[Asterisk-Users] yet another question on DID trunks

david david at atcomm.com
Wed Jan 7 14:57:45 MST 2004


> I'm still trying to examine a DID solution for this customer but don't
> understand how a single trunk (whatever that is--I assumed just a single
> pair of wires like a POTS line, but I'm thinking now it must not be) can
> support multiple (incoming) phones calls.

As another attempt to help clarify this, I can add that DID is a service you subscribe to with your local carrier as a range of numbers that are shared over a smaller number of physical DID trunks brought into your premise by the carrier.  For example, you might buy a block of 50 numbers ranging from 650-555-5200 to 650-555-5249 and subscribe to 5 DID circuits.  

A special signalling method over these trunks delivers the actual number that was dialed (the last 4 digits) to the PBX on each inbound call. This is not the same as ANI.  This is information on the called number, not the calling number.   The PBX then interprets the dialed number information and rings the proper station.  That is a general description of how the classic DID service works over inband/analog signalling.  Each DID circuit can only handle 1 incoming call at a time.  Pure DID circuits are used only for inbound calls, not outbound.

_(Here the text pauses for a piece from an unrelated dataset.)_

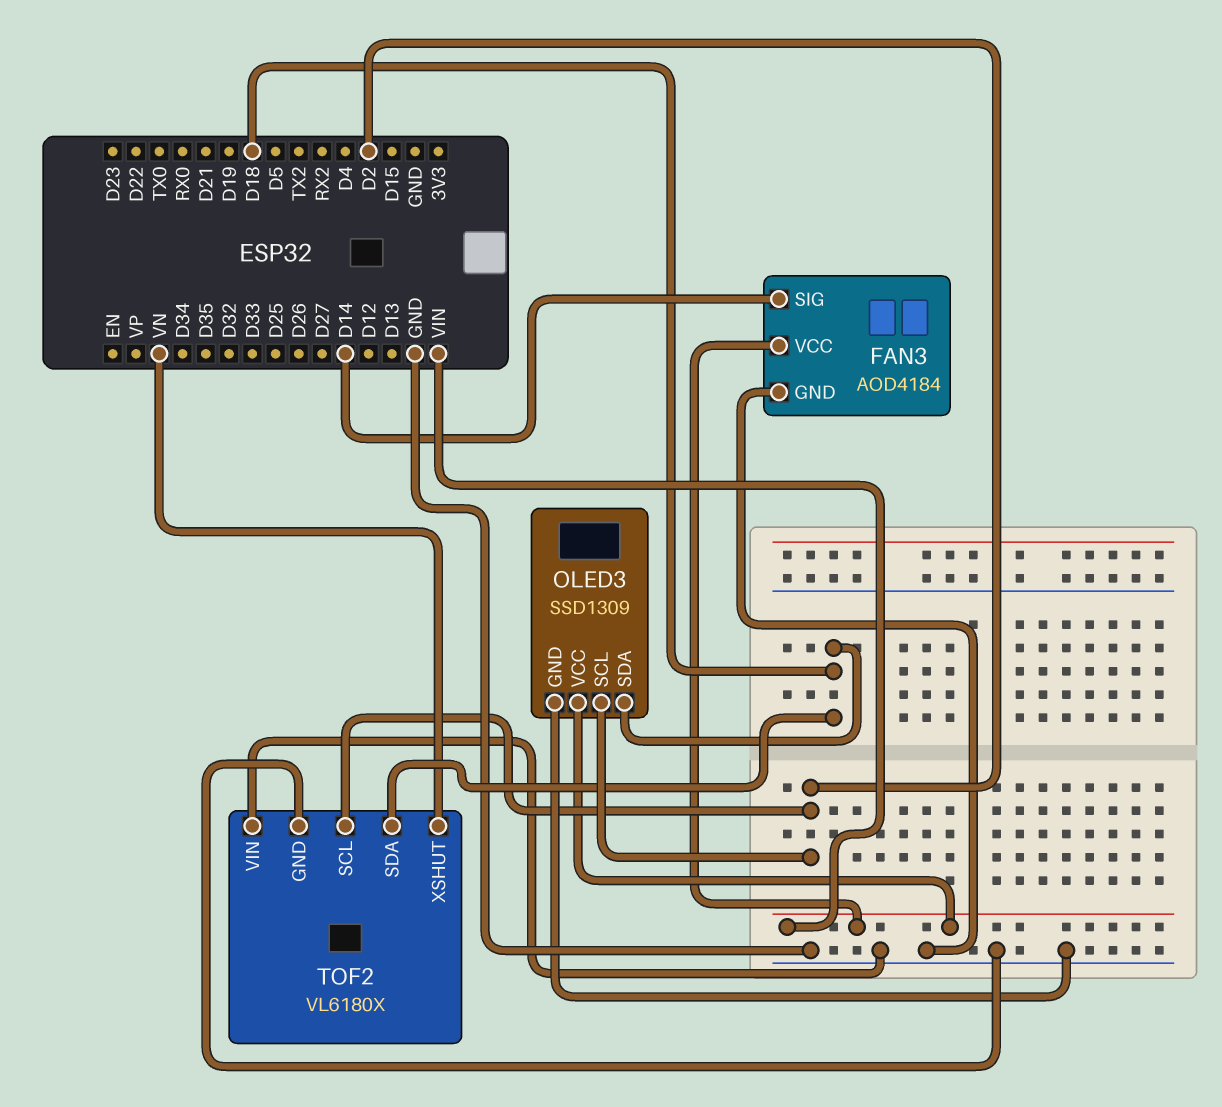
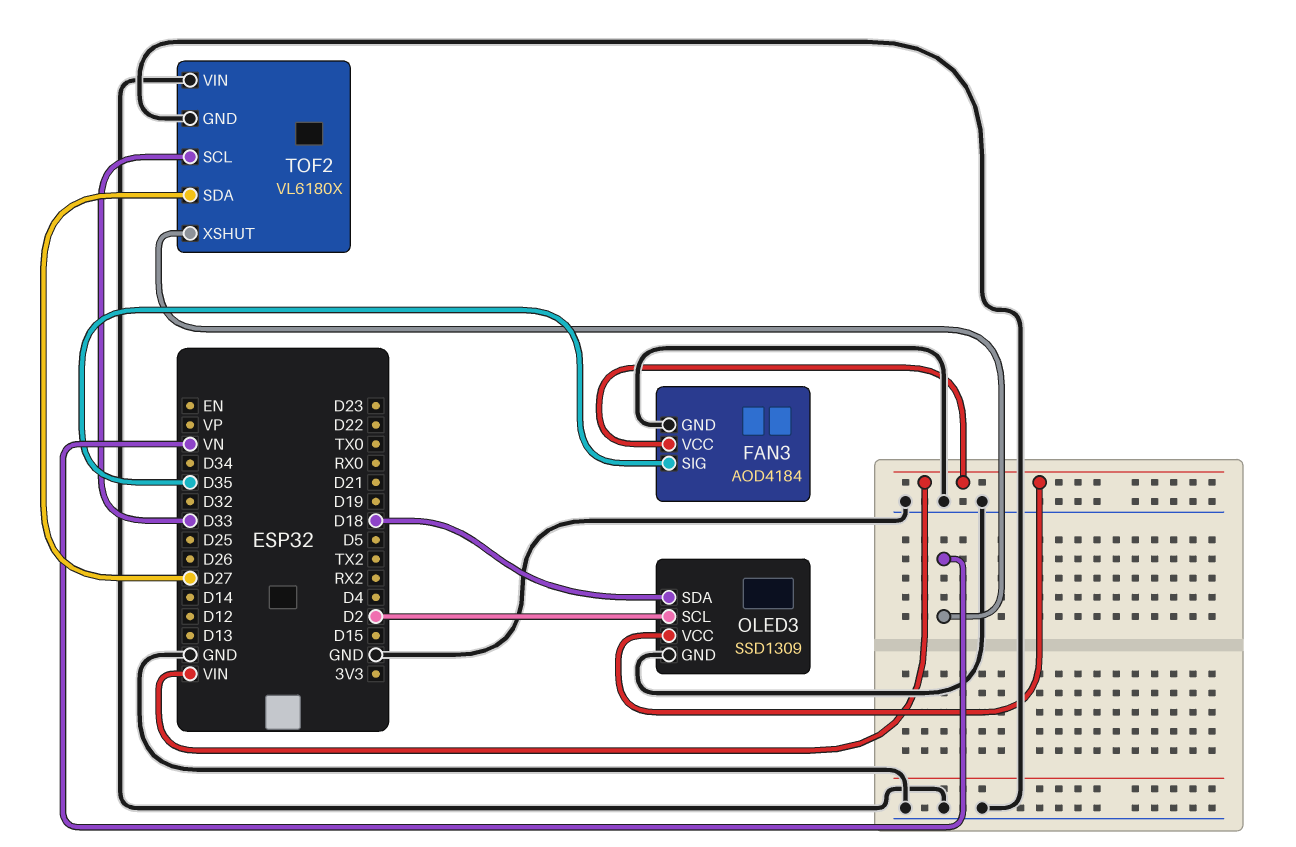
FAN3 pin SIG: D14 -> D35
TOF2 pin SCL: D2 -> D33
TOF2 pin SDA: D18 -> D27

Variations on this exist in the digital signalling to support the same result (ringing a specific phone with 10-digits over shared trunks).  You can do this with ISDN or T1 or Inward 800 service (aka DNIS) or other means.  In some of these cases, the same lines may be used for 2-way traffic (inbound and outbound).  None of these are the same services from the carrier and don't interface with the PBX the same way. They all have a much different pricing structure ranging from, say, $50/mo per DID line, to hundreds or thousands per month for T1 or ISDN PRI (24 or 23 channels).